— Problem details —
Write out the records below word for word, leaving the pictures out of your answer.

##### Input data #####

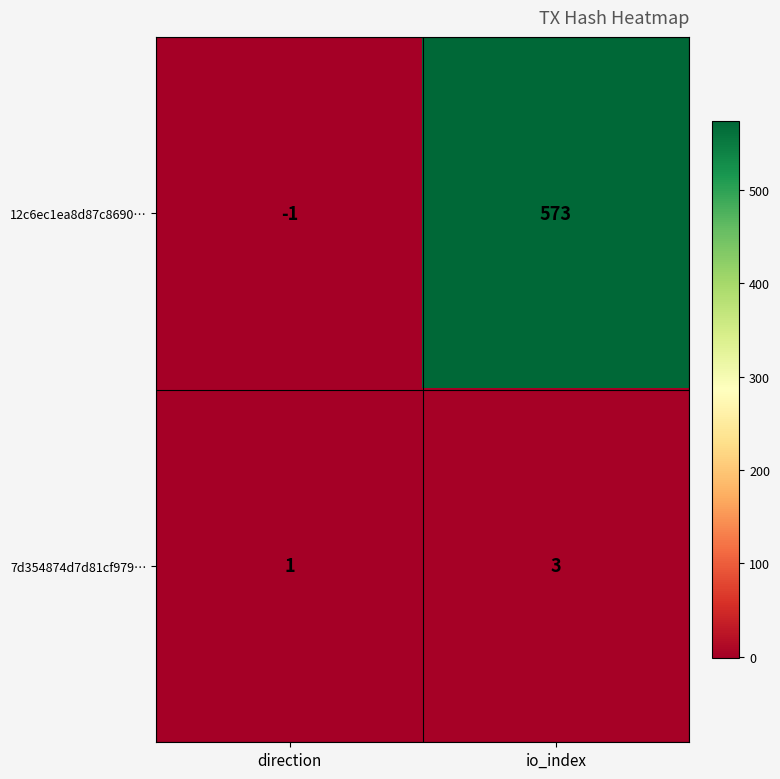

Reading left to right, extract all data points from this chart.

12c6ec1ea8d87c8690…: -1	573
7d354874d7d81cf979…: 1	3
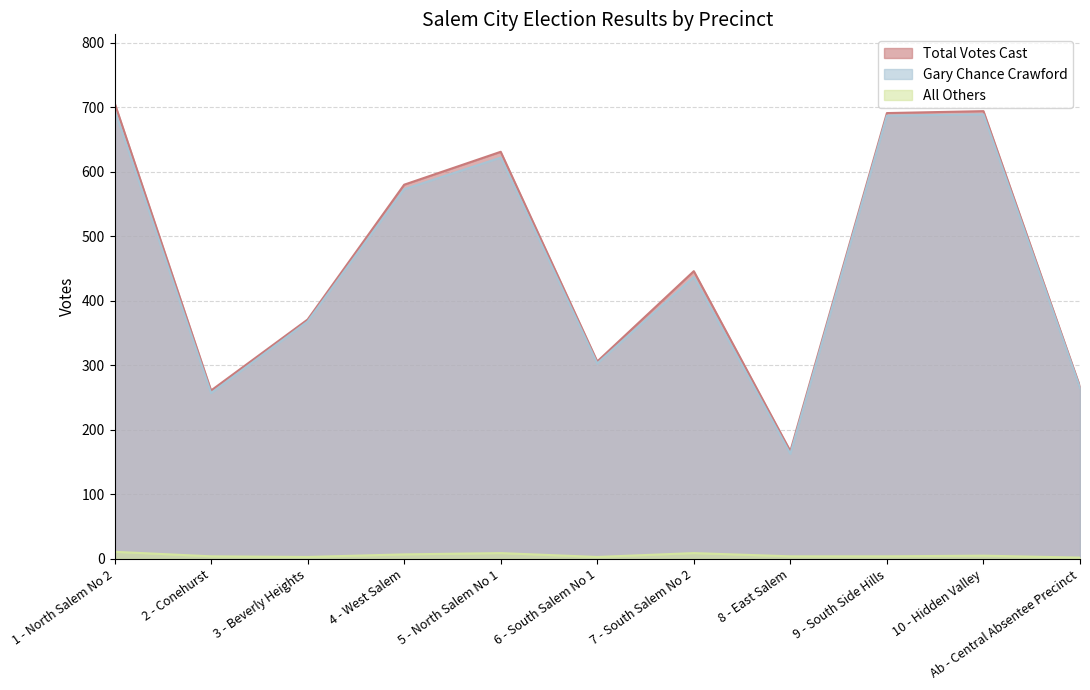

Count the All Others values in the range 3 to 9.

9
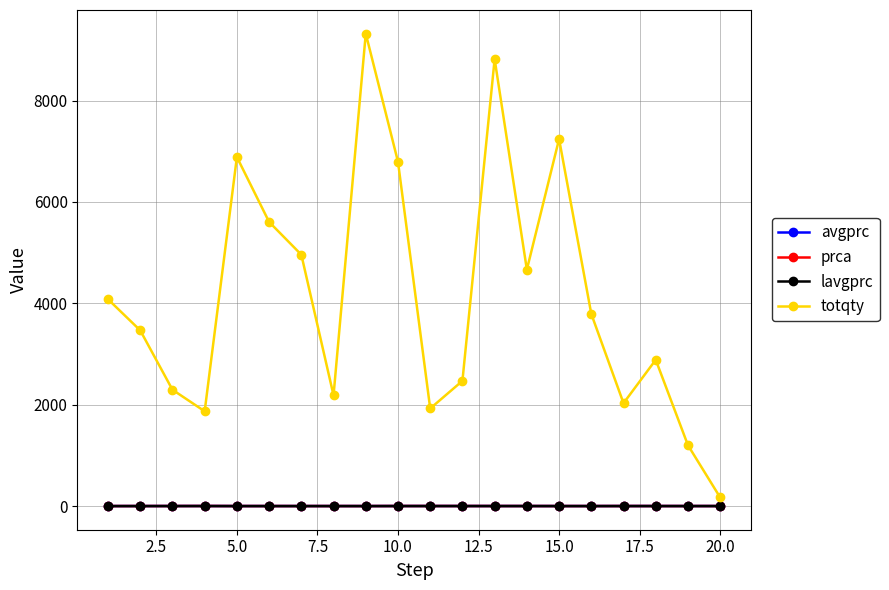

True or false: totqty and lavgprc cross at least once.

False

#####

— Response to this exercise —
Reading left to right, extract all data points from this chart.

12c6ec1ea8d87c8690…: -1	573
7d354874d7d81cf979…: 1	3

Count the All Others values in the range 3 to 9.

9

True or false: totqty and lavgprc cross at least once.

False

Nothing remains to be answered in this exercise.